I can see how this passes for net neutrality supporters as long as ISPs are fucking with all mail providers equally. Also I'd like a source on the claim that ISP firewalling caused alternate ports.

this is still a webserver restart.
this also forces you to modify your apache configuration to support a static directory that this can use.
i'm not totally against this approach but the last time i tried it when they had their security fuckup i for some reason abandoned this approach in favor of a script that brings down apache, gives runs certbot, and then brings it back up, because this webroot mode was throwing errors and giving me shit.
it might be the best way to do it though

...

this, and it's not just port 25, try running some shit on 80,443 or openvpn common ports. if they aren't outright blocked you'll be getting a notice from your ISP that you better pay up for a business line or your shit's getting canceled asap

They're also selling slow and fast internet. That's also multiple tiers. I think you don't understand the argument behind net neutrality.

Protonmail is pozzed

ur mom is pozzed

No retard, reloading != restarting. The webserver will still serve requests while it's reloading.
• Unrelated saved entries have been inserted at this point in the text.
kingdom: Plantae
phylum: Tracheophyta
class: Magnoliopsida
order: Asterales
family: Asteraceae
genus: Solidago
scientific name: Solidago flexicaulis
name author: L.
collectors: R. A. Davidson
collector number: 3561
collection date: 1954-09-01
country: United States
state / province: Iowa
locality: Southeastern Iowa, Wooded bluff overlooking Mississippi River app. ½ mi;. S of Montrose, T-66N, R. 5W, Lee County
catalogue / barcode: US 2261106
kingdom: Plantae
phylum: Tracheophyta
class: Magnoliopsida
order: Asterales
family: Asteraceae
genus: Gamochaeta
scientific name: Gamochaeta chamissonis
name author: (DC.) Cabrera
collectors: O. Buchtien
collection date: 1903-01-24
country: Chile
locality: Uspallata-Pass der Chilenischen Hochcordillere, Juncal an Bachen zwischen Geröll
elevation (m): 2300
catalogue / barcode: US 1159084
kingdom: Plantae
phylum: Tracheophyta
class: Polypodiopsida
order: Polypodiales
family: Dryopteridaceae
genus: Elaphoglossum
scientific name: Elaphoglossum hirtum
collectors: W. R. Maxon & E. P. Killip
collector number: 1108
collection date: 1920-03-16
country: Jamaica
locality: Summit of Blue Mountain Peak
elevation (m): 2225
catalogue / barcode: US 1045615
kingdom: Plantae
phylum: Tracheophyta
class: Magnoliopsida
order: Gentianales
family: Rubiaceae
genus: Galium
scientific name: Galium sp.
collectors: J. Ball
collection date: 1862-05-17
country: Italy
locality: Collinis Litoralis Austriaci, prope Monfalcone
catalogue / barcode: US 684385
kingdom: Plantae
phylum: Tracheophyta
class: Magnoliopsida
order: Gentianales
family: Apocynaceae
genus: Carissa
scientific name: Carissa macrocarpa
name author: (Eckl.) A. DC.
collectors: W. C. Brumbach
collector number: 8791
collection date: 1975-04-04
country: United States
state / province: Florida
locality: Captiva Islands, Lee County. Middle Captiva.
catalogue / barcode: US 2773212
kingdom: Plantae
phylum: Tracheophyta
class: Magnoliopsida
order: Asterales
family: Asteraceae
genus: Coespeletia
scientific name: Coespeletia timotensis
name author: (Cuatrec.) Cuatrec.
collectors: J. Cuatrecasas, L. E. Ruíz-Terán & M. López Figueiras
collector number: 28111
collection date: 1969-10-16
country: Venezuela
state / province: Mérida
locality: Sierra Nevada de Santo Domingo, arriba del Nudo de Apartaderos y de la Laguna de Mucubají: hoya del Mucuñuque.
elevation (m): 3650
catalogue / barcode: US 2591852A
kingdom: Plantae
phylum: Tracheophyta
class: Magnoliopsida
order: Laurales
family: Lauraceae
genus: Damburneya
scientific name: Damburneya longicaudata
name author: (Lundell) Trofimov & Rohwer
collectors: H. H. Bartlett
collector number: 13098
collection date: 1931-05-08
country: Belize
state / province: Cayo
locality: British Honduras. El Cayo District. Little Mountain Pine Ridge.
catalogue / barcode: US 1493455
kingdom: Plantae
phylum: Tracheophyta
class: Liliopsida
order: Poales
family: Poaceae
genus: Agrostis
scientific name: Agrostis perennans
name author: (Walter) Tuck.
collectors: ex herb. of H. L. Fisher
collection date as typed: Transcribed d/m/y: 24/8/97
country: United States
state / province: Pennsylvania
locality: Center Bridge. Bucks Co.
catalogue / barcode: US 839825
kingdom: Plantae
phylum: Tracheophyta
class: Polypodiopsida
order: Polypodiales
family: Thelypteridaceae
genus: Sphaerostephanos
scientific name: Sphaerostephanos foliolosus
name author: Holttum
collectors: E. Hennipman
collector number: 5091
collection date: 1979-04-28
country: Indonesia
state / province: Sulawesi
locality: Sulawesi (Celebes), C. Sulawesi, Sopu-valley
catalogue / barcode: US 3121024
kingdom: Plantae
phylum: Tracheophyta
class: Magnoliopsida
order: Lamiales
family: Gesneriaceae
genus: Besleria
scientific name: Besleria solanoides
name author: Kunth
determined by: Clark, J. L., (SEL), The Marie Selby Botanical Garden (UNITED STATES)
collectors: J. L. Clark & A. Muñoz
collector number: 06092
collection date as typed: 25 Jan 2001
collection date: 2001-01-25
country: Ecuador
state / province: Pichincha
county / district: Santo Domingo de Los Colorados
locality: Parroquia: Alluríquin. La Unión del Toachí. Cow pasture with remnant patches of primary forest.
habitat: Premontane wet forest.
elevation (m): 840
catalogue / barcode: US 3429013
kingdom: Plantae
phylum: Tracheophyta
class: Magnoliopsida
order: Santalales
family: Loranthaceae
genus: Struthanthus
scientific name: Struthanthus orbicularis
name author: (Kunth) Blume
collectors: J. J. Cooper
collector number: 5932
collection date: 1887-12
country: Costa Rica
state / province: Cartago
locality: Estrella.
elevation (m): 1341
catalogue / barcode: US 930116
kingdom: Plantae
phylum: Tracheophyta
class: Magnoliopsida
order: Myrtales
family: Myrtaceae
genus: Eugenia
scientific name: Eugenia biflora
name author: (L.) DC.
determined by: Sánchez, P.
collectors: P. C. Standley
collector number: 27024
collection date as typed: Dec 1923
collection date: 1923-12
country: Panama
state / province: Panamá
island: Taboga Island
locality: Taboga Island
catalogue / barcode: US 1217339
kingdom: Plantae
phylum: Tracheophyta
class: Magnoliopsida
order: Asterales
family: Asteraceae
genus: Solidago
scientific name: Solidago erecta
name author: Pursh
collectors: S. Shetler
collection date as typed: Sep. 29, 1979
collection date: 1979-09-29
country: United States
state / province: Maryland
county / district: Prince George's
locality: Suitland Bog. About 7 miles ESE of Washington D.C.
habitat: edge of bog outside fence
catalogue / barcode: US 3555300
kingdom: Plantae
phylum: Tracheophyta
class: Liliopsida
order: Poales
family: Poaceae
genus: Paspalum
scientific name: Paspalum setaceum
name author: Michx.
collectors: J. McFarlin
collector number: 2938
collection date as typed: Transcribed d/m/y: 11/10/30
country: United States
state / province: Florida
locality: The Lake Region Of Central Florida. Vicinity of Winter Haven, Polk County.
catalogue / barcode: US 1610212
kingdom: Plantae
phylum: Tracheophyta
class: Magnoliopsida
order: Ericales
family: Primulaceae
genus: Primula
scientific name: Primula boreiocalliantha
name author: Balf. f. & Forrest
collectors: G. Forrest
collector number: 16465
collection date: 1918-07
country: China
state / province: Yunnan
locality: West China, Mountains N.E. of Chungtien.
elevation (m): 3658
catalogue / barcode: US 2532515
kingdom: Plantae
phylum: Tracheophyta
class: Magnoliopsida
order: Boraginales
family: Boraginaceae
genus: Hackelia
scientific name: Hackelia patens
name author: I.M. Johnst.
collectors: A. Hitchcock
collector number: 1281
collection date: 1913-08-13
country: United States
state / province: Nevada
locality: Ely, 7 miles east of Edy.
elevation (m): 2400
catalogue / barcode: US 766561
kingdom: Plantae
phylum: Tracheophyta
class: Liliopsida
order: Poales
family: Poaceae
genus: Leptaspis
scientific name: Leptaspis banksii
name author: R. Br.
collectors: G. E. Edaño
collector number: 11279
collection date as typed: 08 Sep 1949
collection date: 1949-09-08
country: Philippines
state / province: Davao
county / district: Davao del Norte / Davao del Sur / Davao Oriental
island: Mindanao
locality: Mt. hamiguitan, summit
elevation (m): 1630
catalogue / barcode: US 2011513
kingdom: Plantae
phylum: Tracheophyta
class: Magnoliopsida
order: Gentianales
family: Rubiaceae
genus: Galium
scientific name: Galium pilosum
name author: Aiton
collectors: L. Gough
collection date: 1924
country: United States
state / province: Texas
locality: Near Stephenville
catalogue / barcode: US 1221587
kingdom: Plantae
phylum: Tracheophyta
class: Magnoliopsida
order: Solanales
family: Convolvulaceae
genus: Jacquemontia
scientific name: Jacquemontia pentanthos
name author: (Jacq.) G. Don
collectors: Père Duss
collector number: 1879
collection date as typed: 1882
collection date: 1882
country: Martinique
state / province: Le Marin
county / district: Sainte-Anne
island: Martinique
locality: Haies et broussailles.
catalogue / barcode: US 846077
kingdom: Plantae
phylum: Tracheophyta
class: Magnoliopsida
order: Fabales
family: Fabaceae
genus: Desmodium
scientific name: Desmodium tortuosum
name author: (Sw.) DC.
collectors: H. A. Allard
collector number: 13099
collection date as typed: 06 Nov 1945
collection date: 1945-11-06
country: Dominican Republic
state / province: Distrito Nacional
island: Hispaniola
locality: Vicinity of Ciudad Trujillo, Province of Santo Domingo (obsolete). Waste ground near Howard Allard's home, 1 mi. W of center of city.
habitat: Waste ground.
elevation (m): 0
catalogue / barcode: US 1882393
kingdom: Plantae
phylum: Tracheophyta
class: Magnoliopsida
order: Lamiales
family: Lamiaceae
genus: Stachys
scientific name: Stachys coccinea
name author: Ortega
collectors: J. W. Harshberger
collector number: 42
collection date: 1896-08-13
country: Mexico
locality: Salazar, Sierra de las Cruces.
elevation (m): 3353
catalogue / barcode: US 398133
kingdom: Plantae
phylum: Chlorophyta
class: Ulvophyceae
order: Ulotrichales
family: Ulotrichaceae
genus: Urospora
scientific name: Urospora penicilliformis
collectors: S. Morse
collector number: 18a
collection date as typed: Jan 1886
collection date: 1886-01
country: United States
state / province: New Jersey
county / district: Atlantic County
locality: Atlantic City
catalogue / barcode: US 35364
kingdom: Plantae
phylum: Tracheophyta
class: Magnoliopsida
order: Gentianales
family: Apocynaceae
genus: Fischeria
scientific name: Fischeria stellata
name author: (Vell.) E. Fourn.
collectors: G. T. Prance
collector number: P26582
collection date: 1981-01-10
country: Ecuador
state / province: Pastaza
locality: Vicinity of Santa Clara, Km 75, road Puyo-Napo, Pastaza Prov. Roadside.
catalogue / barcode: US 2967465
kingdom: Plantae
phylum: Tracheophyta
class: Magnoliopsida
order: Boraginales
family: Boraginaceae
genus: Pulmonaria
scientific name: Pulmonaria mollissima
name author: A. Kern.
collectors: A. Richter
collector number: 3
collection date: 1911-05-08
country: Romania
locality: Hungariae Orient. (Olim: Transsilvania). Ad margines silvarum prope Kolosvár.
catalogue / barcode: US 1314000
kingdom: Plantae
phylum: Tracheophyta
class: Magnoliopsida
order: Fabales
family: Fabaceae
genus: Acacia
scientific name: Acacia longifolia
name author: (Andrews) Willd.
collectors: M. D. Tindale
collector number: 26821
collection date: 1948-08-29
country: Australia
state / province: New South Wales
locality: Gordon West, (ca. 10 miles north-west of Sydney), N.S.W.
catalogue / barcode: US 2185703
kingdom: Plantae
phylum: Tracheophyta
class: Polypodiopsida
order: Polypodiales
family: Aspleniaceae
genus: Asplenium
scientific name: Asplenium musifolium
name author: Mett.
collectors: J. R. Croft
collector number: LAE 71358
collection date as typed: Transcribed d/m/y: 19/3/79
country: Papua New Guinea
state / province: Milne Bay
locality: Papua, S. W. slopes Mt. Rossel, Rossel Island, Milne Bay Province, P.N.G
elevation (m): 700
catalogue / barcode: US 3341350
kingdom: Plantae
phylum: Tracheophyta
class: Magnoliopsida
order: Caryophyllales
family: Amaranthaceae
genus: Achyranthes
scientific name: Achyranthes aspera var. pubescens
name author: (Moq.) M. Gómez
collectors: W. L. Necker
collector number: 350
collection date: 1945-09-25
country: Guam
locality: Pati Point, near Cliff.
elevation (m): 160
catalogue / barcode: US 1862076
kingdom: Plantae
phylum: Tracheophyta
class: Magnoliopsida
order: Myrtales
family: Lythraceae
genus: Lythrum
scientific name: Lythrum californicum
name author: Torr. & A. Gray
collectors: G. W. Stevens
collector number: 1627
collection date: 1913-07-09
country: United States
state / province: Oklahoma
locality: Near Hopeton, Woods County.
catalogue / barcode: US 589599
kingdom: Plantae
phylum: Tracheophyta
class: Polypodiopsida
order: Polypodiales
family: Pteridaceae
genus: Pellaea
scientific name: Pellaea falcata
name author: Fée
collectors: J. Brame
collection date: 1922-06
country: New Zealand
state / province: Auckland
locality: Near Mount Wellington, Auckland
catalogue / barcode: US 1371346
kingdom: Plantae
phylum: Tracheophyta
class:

yes, if you don't have any experience or if you aren't willing to do a lot of homework.


But you can compose your mail with an editor, use GnuPG to encrypt it and then just copypasta the ciphertext into your webmail

Speaking from experience, you'll have to read a FUCK TON of documentation. Maybe mailinabox is easier to setup, I did postfix+dovecot and I needed to read a lot of things. MTAs are really complicated pieces of software.